- **Passage provided**

☆ ☆ ☆ ☆

As a clinical counsellor with more than two decades of experience, Richmond's Danielle Aldcorn is attuned to examining issues and situations in great detail.
It’s an attribute that has helped fuel her other career as an author of “new adult” fiction with the release of her latest work — One Per Center.
Writing under the pen name D.R. Graham, One Per Center revolves around the life of an 18-year-old woman, Tienne Desrochers, who grew up amid the biker gang culture, that one per cent of the community which operates outside society’s laws. After the death of her father, who was a high-ranking club member, the young woman finds herself living with her aunt in a world far away from Harleys, leather riding vests and brushes with the law.
It’s a subject that fascinated and compelled Aldcorn to explore after seeing a TV news report one night a few years ago.
The news story focused on the funeral of an actual “one per center.” Police had set up an observation post near the funeral home to monitor the comings and goings of those attending.
“There were little kids who were there holding the hands of their burly, biker dude dads,” said Aldcorn, who also pens a Family Function column for the Richmond News. “It made me interested in what it would feel like to grow up as an innocent little kid in a world where those bikers — their family members — are people who the rest of society fear.”
To get a handle on that world, Aldcorn began reading almost every non-fiction book that exists on biker club culture.
The result is a collection of novels published by Entangled Publishing that she completed about three and a half years ago. They form the Noir et Bleu Motorcycle Club Series which was launched Monday (Feb. 23) with an online publication of One Per Center. The second book in the series — The Handler — is slated for release April 27.
“My personal branding, as an author, targets males and females, especially reluctant male readers.”
Capturing that latter segment is an important challenge for Aldcorn.“It’s like when young boys pick up The Outsiders for the first time. It’s probably one of the first books they read to the end,” she said. “That’s what I aspire towards. I like girls and women to read my books because of the romance, the love story. But I want boys to read it, too, because they will think it’s bad-assed.”

☆ ☆ ☆ ☆

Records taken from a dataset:
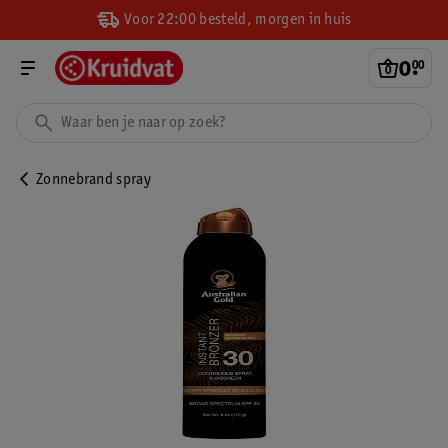
Voor 22:00 besteld, morgen in huis
0
.
00
Zonnebrand spray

☆ ☆ ☆ ☆

- **Try it**
Retype the portion of the article about the author Danielle Aldcorn, starting with "To get a handle" and going on through "release April 27.". The lines above are separate material and have no connection to the article.

- **Task solution**
To get a handle on that world, Aldcorn began reading almost every non-fiction book that exists on biker club culture.
The result is a collection of novels published by Entangled Publishing that she completed about three and a half years ago. They form the Noir et Bleu Motorcycle Club Series which was launched Monday (Feb. 23) with an online publication of One Per Center. The second book in the series — The Handler — is slated for release April 27.